Lydia begins to become unraveled as her world crumbles around her. The new cellist she has been grooming throughout the film is cold and unreciprocating. Her wife leaves her and takes their daughter. She's fired from the symphony. She begins to hear clicking noises that aren't there, an ever-present reminder that her time is running out.
She's been her whole life pretending to buck a progressive system when, not only did she benefit from the system, she substantiated the system. After 2 hours of her pontificating about eating at fancy restaurants where Beethoven once ate and caring about the high arts, she returns to her childhood home. It is here that we learn that Lydia we've been watching this whole time is a lie - she grew up as white trash from Staten Island. She even restyled her her name from Linda Tarr to "Lydia Tár" name to present herself as originating from aristocratic stock. She's a pathetic fraud.
The public image that Lydia spent years crafting, including her "anti-woke" speeches, were all in service of her goal to take advantage of young women. She might have said all the right things, but when she got to the voting booth - Lydia would have voted straight Democrat. Because without the system being liberal, nobody would care about Lydia, her job or her entire existence. And at the same time, when it turns against her, the liberal system ensures no one will.
Remember that the next time that you see someone like Jon Stewart do some epic takedown of wokeness.
Final Thoughts
The 95th Academy Awards are this Sunday.
Prepare for a week of Con Inc. and the Right Wing Bitch Brigade to publish tweets and article about how the movies are all woke trash.
Prepare for the Corporate Press and Left Wing Crybaby Company to complain about how all the winners are white and cisgender.
Then Con Inc and the R.W.B.B. will complain about the L.W.C.C. for caring about wokeness when that's all they've cared about for the past five years.
All of those people hate fun. They don't understand art. Do not let yourself get wrapped up in a movie war without watching them first. They're still tremendously valuable to American Identity.

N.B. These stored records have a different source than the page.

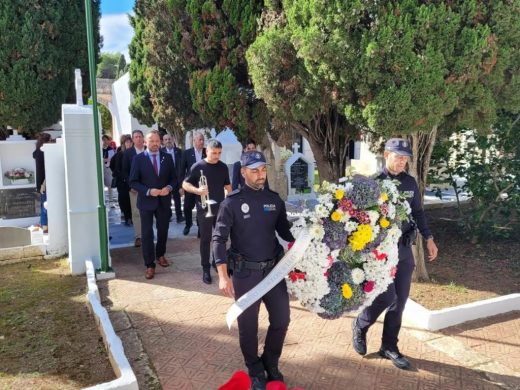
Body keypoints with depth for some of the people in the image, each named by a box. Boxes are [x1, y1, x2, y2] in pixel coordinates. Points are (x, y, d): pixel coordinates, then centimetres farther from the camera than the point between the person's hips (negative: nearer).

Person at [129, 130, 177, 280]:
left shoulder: (167, 157, 3)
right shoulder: (138, 159, -5)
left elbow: (174, 178, 7)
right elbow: (133, 182, -6)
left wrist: (169, 187, -15)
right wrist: (148, 191, -20)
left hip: (164, 201, 3)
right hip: (146, 201, -3)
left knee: (163, 231, 16)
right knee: (147, 233, 0)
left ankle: (160, 255, 39)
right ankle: (150, 265, 9)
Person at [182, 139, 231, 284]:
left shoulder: (223, 167, 4)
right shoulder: (198, 166, -8)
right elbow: (185, 184, -6)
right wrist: (198, 190, -23)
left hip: (221, 207, 4)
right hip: (204, 208, -4)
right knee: (205, 239, 3)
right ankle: (206, 269, 12)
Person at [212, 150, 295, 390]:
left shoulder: (274, 199, 3)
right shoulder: (232, 202, -10)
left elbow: (285, 232, 10)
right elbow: (219, 239, -12)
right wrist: (223, 275, -20)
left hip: (274, 269, 4)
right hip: (245, 273, -3)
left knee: (282, 319, 12)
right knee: (248, 325, 10)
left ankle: (271, 365, 38)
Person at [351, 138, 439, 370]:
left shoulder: (410, 183, 6)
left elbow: (417, 211, 16)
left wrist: (428, 238, 10)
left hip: (404, 248, 5)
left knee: (400, 300, 8)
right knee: (387, 296, -9)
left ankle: (389, 347, 24)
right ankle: (359, 326, 20)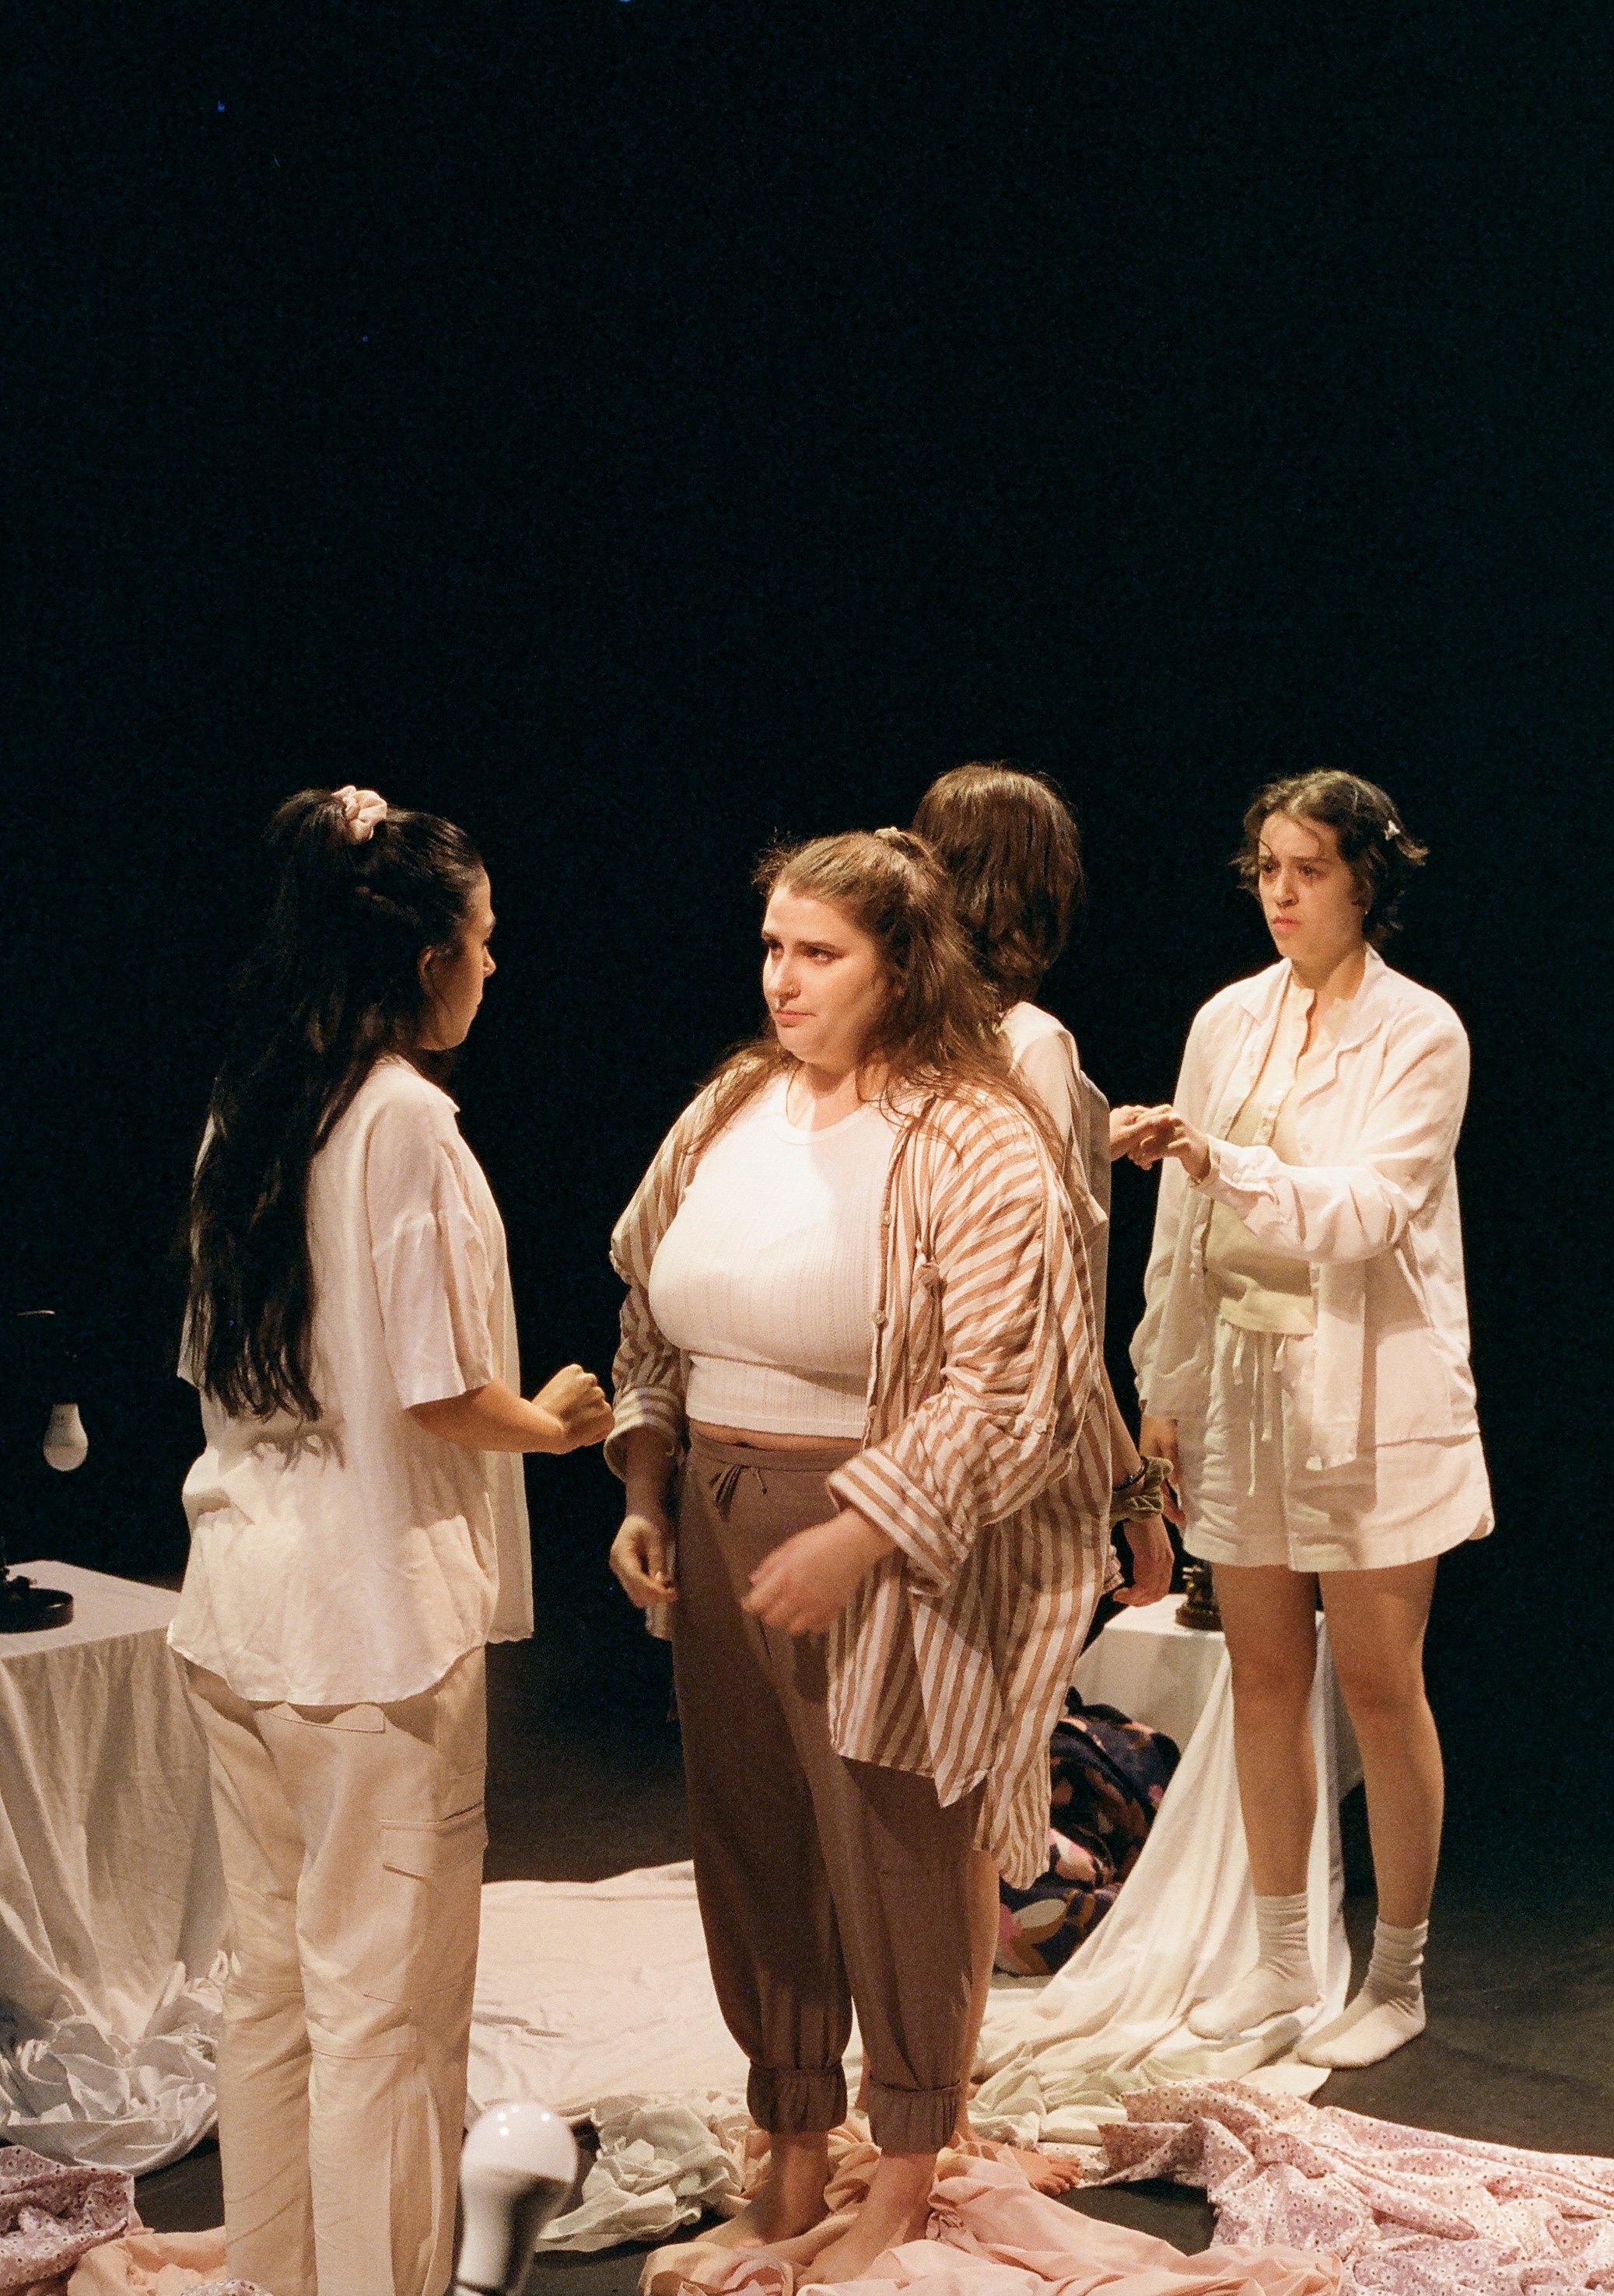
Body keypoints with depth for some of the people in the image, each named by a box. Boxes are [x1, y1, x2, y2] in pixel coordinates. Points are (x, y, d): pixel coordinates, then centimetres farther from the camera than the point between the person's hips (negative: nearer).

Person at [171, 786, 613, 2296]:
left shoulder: (244, 1108, 7)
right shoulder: (404, 1118, -16)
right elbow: (439, 1394, -17)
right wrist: (553, 1418, 3)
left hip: (237, 1605, 8)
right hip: (374, 1610, -8)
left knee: (270, 1975, 18)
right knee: (383, 2001, 4)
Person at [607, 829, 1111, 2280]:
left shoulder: (971, 1142, -13)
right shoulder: (730, 1109, 7)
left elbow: (1000, 1390, -17)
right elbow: (654, 1319, 15)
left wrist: (854, 1541, -22)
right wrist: (645, 1489, 5)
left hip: (885, 1550, -6)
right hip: (721, 1535, 6)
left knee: (895, 1863, 8)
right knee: (750, 1847, 15)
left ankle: (907, 2180, 30)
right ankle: (794, 2158, 35)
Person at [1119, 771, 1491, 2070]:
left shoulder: (1420, 1032, -7)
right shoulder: (1228, 1022, 7)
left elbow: (1369, 1206, -20)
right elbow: (1183, 1228, 9)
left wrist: (1224, 1163, -33)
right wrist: (1167, 1388, 10)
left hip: (1370, 1391, -5)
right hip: (1245, 1380, 5)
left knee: (1380, 1685, 3)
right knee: (1264, 1680, 11)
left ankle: (1399, 1980, 19)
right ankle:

If you want to know why movies all seem woke, it's because you abandoned them to the Left. You conceded the war before the battle already started. The actual Academy Awards show might be bullshit and cringe, but let me ask you something: is there anything more right wing than forcing a bunch of effete artists into a room together and making them watch as people better than them (or even just people who played the game better) win awards while they're forced sit there clapping like seals?